*** Opening of Excerpted records ***

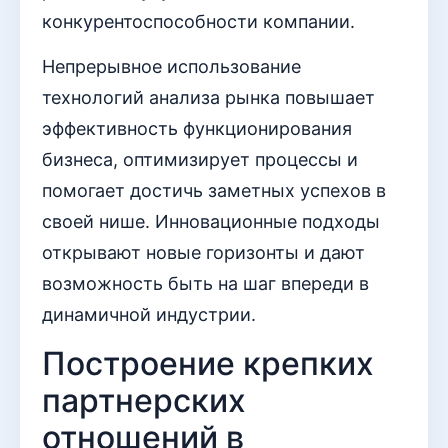
конкурентоспособности компании.
Непрерывное использование
технологий анализа рынка повышает
эффективность функционирования
бизнеса, оптимизирует процессы и
помогает достичь заметных успехов в
своей нише. Инновационные подходы
открывают новые горизонты и дают
возможность быть на шаг впереди в
динамичной индустрии.
Построение крепких
партнерских
отношений в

*** Close of Excerpted records ***

What is needed is an exact copy of the data, without any pictures.

конкурентоспособности компании.
Непрерывное использование
технологий анализа рынка повышает
эффективность функционирования
бизнеса, оптимизирует процессы и
помогает достичь заметных успехов в
своей нише. Инновационные подходы
открывают новые горизонты и дают
возможность быть на шаг впереди в
динамичной индустрии.
Построение крепких
партнерских
отношений в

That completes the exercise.